━━ Фрагмент документа

Лирика молодого Гете покоряет ренессансным полнокровием, светлым, жизнерадостным мироощущением.
Как эту радость
В груди вместить! —
Смотреть! и слушать!
Дышать! и жить!
(«Майская песня».
Перевод Л. Глобы)
Драматические опыты Гете-штюрмера предстают прежде всего как памятники его настойчивых, беспокойных исканий. «Одержимым» называл его друг Ф. Якоби. Гете переходит от одного замысла к другому, пробует перо в разных драматических жанрах, ищет героев во всех эпохах, легендарных и исторических (Прометей, Цезарь, Магомет, Бомарше), пишет масленичные действа в духе Г. Сакса, пародии, шутки, сатиры в драматической форме.
Активно не приемля окружающего убожества, Гете ищет настоящего героя, с характером и волей к действию. В монологе из неоконченной драмы (1773) его Прометей непокорен, бесстрашен, исполнен достоинства. Но Гете передает не только пафос сопротивления и борьбы, но и величие созидательных усилий. Его Прометей — творец, созидатель, мастер: «Здесь сижу я, людей ваяю, по своему подобию, род равный мне: чтобы страдать и плакать, наслаждаться и радоваться — и Зевсом пренебрегать, как я!».

━━━━

▸ **Описание задания**
Пожалуйста, проверьте по отрывку о молодом Гете три утверждения. Для каждого ответьте «да» или «нет» и подтвердите ответ точной цитатой из отрывка.
(a) Ф. Якоби называл Гете «одержимым».
(b) Монолог Прометея взят из законченной драмы 1773 года.
(c) Цезарь входит в число героев, которых ищет Гете.

━━ Набор записей

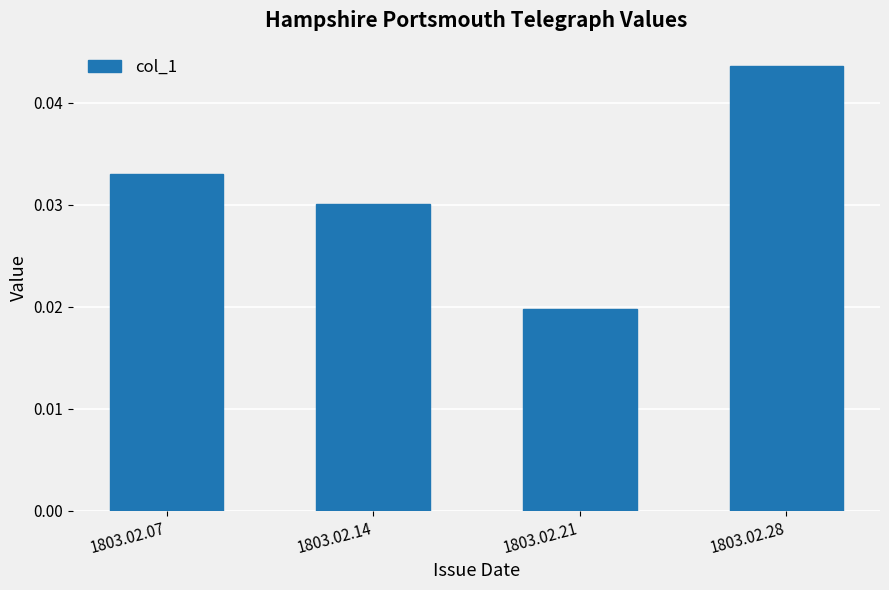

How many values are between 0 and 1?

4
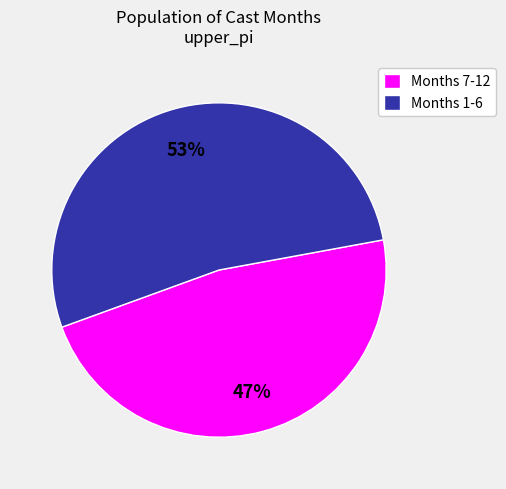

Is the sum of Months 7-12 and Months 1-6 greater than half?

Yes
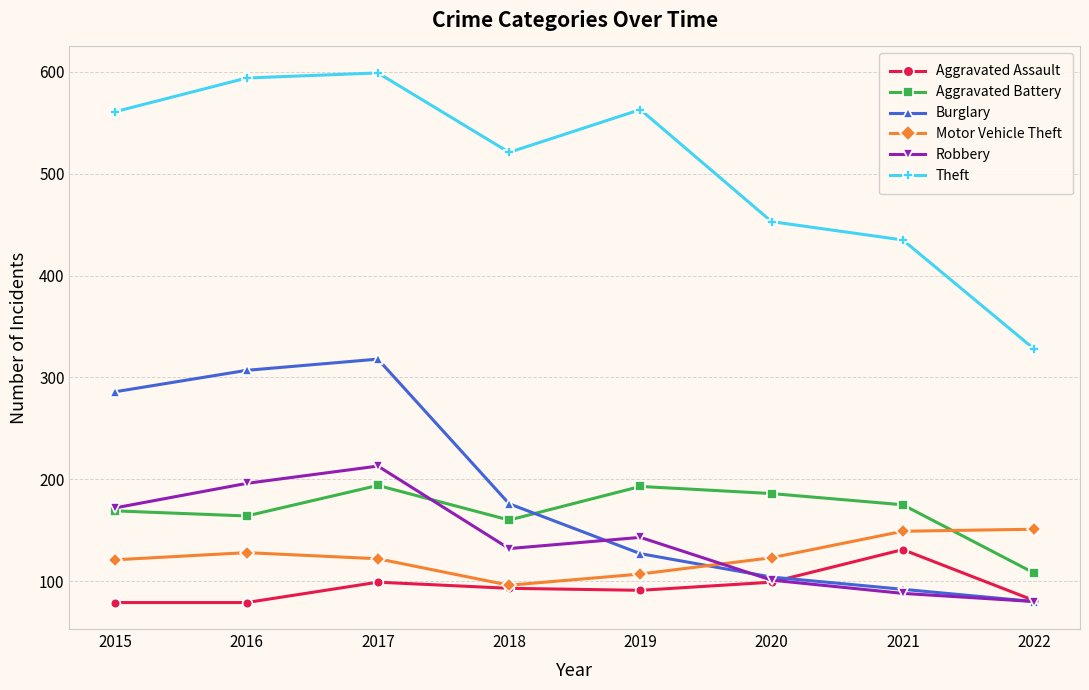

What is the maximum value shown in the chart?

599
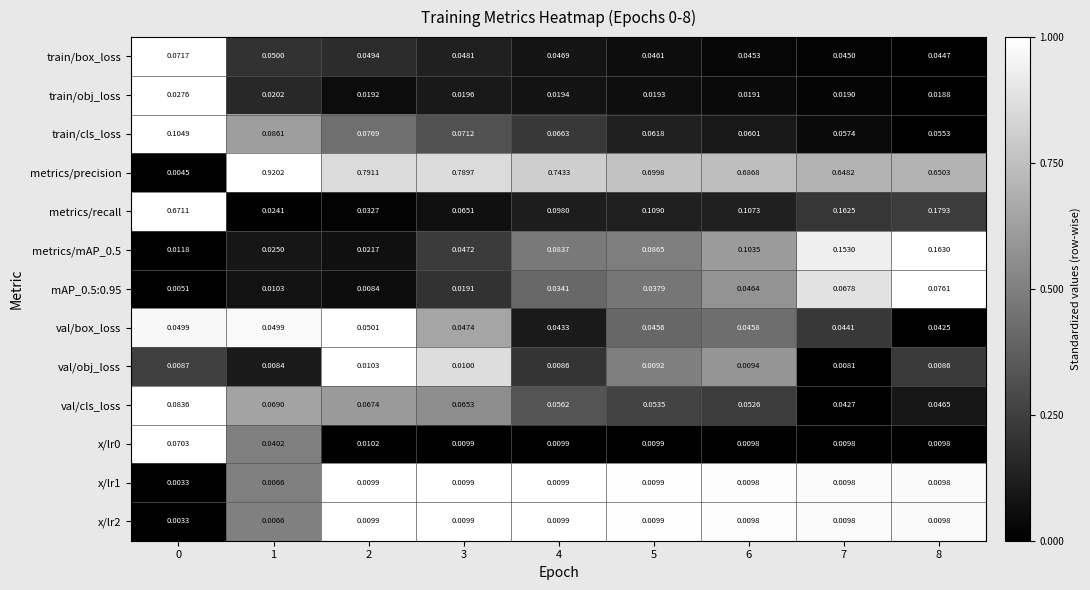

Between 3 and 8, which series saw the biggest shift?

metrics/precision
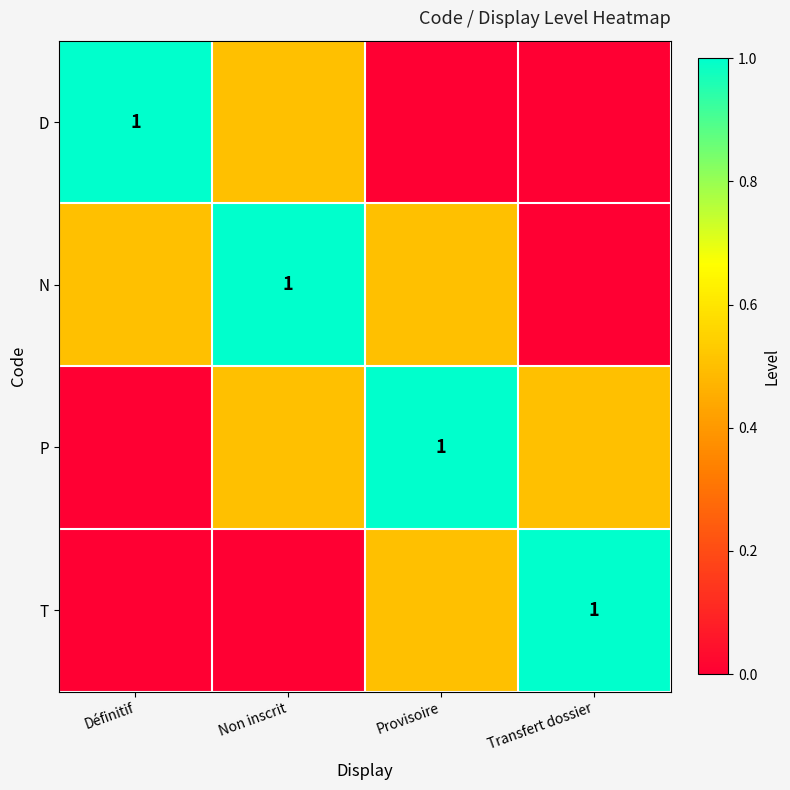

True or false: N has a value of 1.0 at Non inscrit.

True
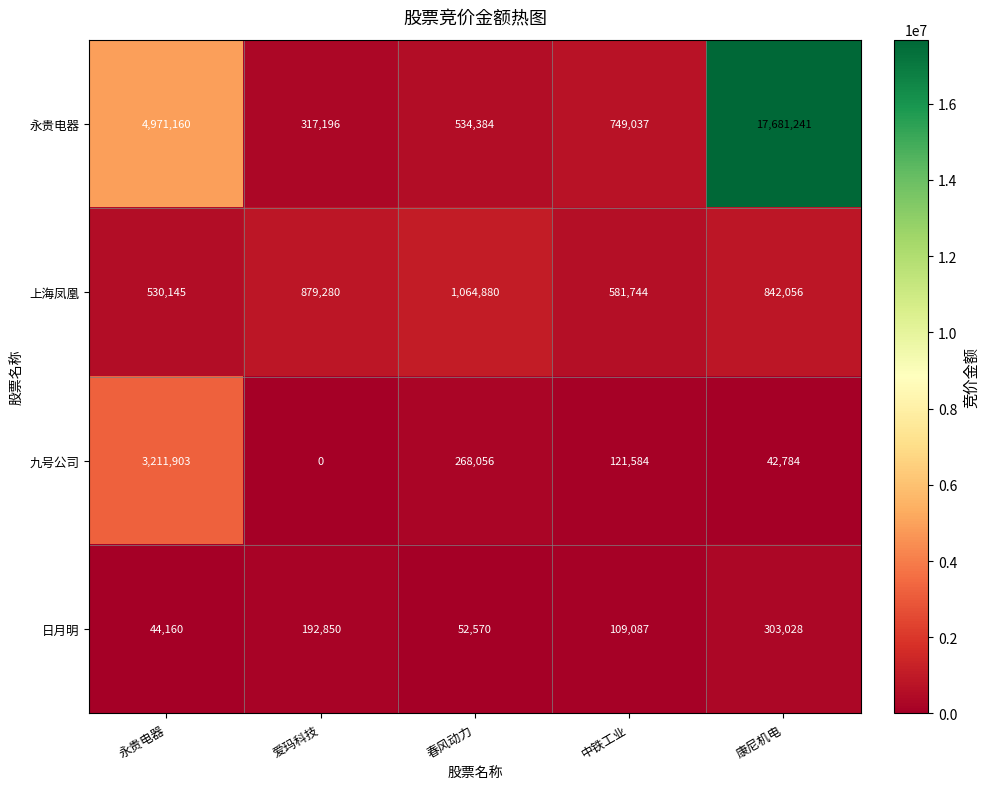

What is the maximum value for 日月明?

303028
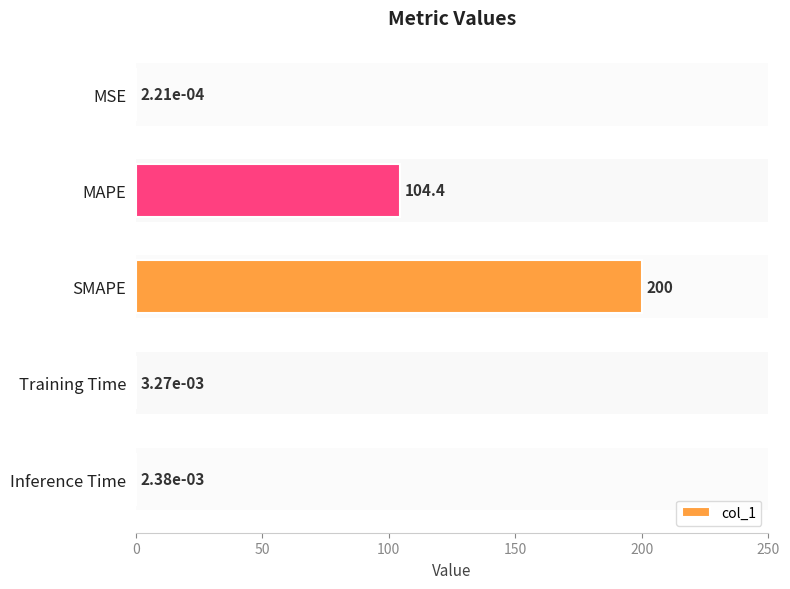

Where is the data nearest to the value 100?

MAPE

━━━━

▸ **Ответ на задание**
(a) Да: «„Одержимым“ называл его друг Ф. Якоби».
(b) Нет: «В монологе из неоконченной драмы (1773)».
(c) Да: «(Прометей, Цезарь, Магомет, Бомарше)».